■ Text extracted from each page
==============================
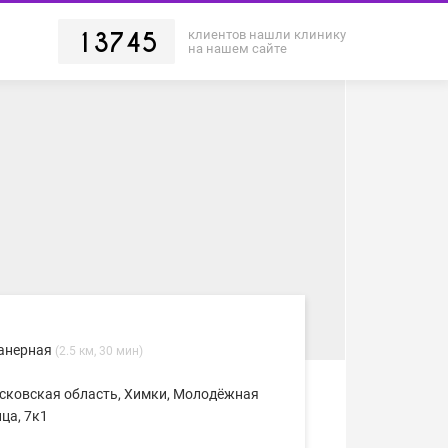
клиентов нашли клинику
13745
на нашем сайте
анерная
(2.5 км, 30 мин)
сковская область, Химки, Молодёжная
ца, 7к1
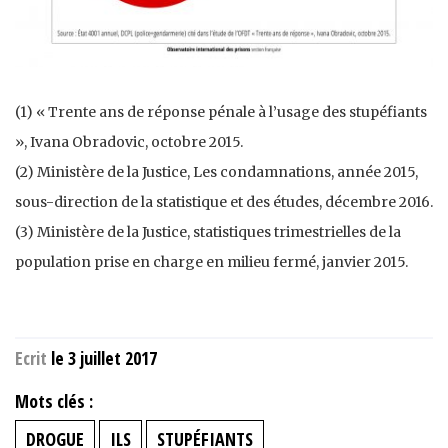
(1) « Trente ans de réponse pénale à l’usage des stupéfiants
», Ivana Obradovic, octobre 2015.
(2) Ministère de la Justice, Les condamnations, année 2015,
sous-direction de la statistique et des études, décembre 2016.
(3) Ministère de la Justice, statistiques trimestrielles de la
population prise en charge en milieu fermé, janvier 2015.
Ecrit
le 3 juillet 2017
Mots clés :
DROGUE
ILS
STUPÉFIANTS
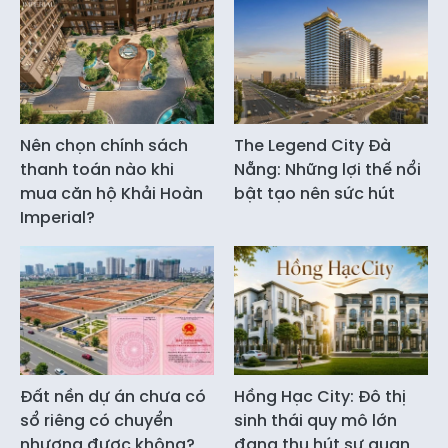
Nên chọn chính sách
The Legend City Đà
thanh toán nào khi
Nẵng: Những lợi thế nổi
mua căn hộ Khải Hoàn
bật tạo nên sức hút
Imperial?
Đất nền dự án chưa có
Hồng Hạc City: Đô thị
sổ riêng có chuyển
sinh thái quy mô lớn
nhượng được không?
đang thu hút sự quan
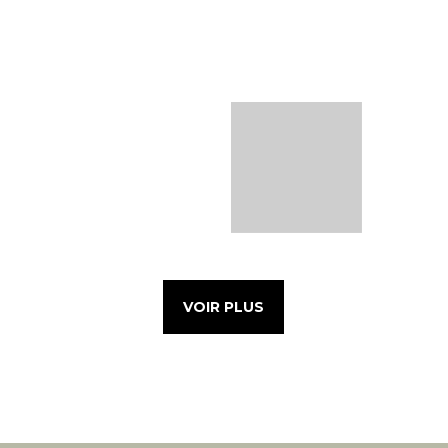
VOIR PLUS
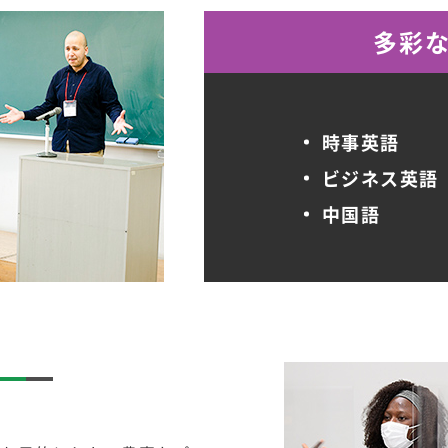
多彩
時事英語
ビジネス英語
中国語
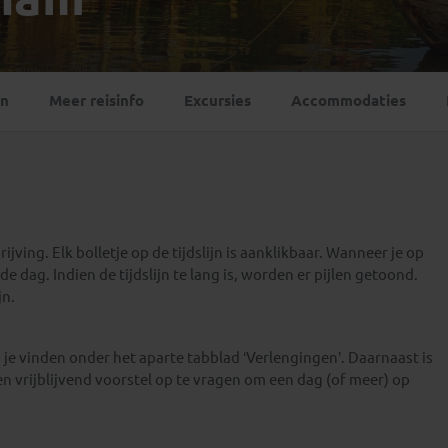
Georgië
(4)
Mexico
(4)
IJsland
(3)
Paraguay
(1)
Kosovo
(1)
Peru
(5)
Last minute reizen
Kroatië
(2)
en
Meer reisinfo
Excursies
Accommodaties
Suriname
(1)
Letland
(3)
Litouwen
(3)
Moldavië
(1)
Montenegro
(2)
Noord-Macedonië
(1)
jving. Elk bolletje op de tijdslijn is aanklikbaar. Wanneer je op
e dag. Indien de tijdslijn te lang is, worden er pijlen getoond.
jn.
je vinden onder het aparte tabblad ‘Verlengingen’. Daarnaast is
en vrijblijvend voorstel op te vragen om een dag (of meer) op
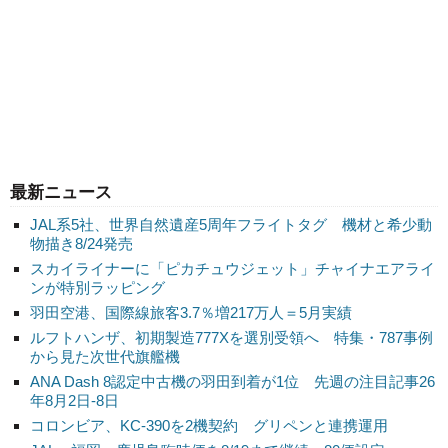
最新ニュース
JAL系5社、世界自然遺産5周年フライトタグ 機材と希少動
物描き8/24発売
スカイライナーに「ピカチュウジェット」チャイナエアライ
ンが特別ラッピング
羽田空港、国際線旅客3.7％増217万人＝5月実績
ルフトハンザ、初期製造777Xを選別受領へ 特集・787事例
から見た次世代旗艦機
ANA Dash 8認定中古機の羽田到着が1位 先週の注目記事26
年8月2日-8日
コロンビア、KC-390を2機契約 グリペンと連携運用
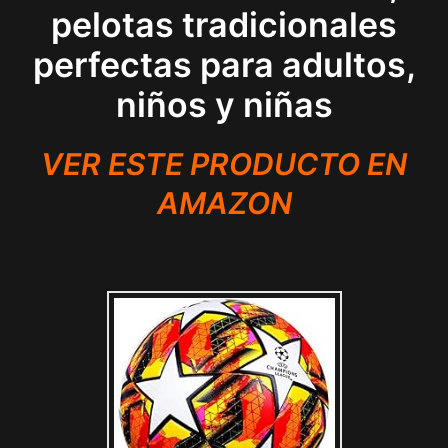
pelotas tradicionales
perfectas para adultos,
niños y niñas
VER ESTE PRODUCTO EN
AMAZON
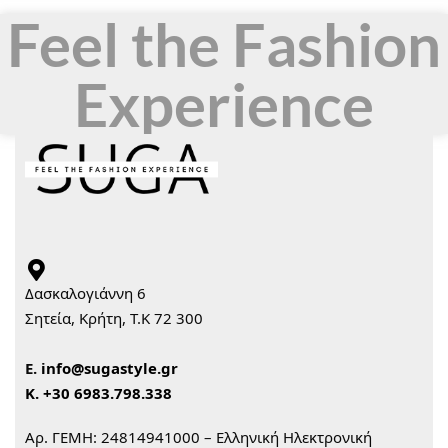
Feel the Fashion
Experience
Δασκαλογιάννη 6
Σητεία, Κρήτη, Τ.Κ 72 300
Ε.
info@sugastyle.gr
Κ.
+30 6983.798.338
Αρ. ΓΕΜΗ: 24814941000 – Ελληνική Ηλεκτρονική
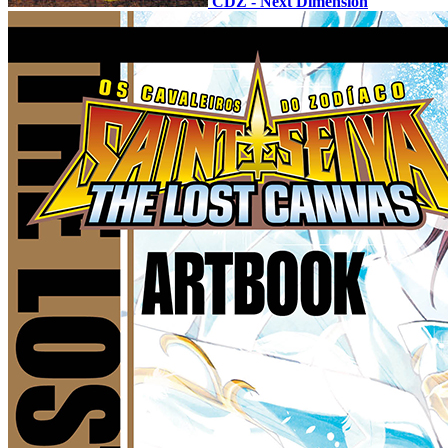
CDZ - Next Dimension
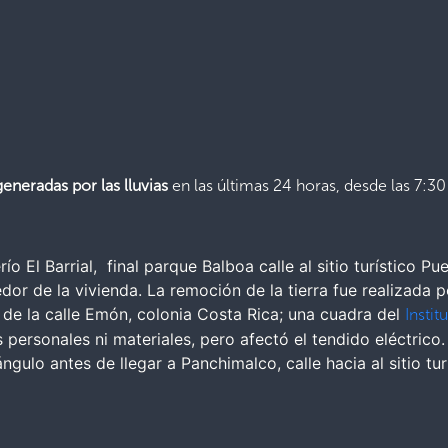
eneradas por las lluvias
en las últimas 24 horas, desde las 7:30
ío El Barrial, final parque Balboa calle al sitio turístico 
r de la vivienda. La remoción de la tierra fue realizada p
de la calle Emón, colonia Costa Rica; una cuadra del
Instit
personales ni materiales, pero afectó el tendido eléctrico.
gulo antes de llegar a Panchimalco, calle hacia al sitio tur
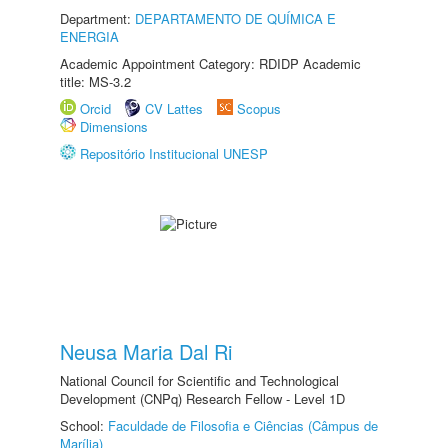
Department:
DEPARTAMENTO DE QUÍMICA E
ENERGIA
Academic Appointment Category: RDIDP Academic
title: MS-3.2
Orcid
CV Lattes
Scopus
Dimensions
Repositório Institucional UNESP
Neusa Maria Dal Ri
National Council for Scientific and Technological
Development (CNPq) Research Fellow - Level 1D
School:
Faculdade de Filosofia e Ciências (Câmpus de
Marília)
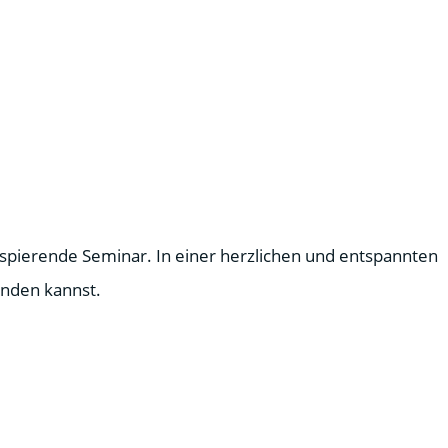
nspierende Seminar. In einer herzlichen und entspannten
enden kannst.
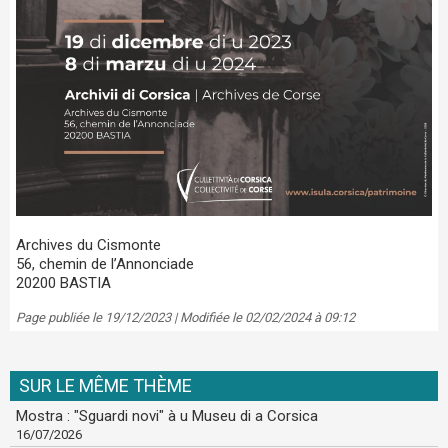
Archives du Cismonte
56, chemin de l’Annonciade
20200 BASTIA
Page publiée le 19/12/2023 | Modifiée le 02/02/2024 à 09:12
SUR LE MÊME THÈME
Mostra : "Sguardi novi" à u Museu di a Corsica
16/07/2026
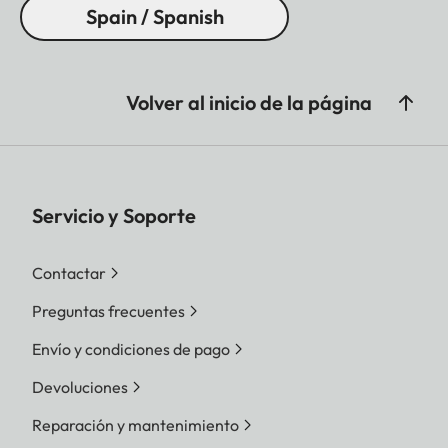
Spain / Spanish
Volver al inicio de la página
Servicio y Soporte
Contactar
Preguntas frecuentes
Envío y condiciones de pago
Devoluciones
Reparación y mantenimiento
==============================
Reproduce the lines from the one containing "Archives du Cismonte" through the final line of the entries, and leave the pictures out.

Archives du Cismonte
56, chemin de l’Annonciade
20200 BASTIA
Page publiée le 19/12/2023 | Modifiée le 02/02/2024 à 09:12
SUR LE MÊME THÈME
Mostra : "Sguardi novi" à u Museu di a Corsica
16/07/2026
Spain / Spanish
Volver al inicio de la página
Servicio y Soporte
Contactar
Preguntas frecuentes
Envío y condiciones de pago
Devoluciones
Reparación y mantenimiento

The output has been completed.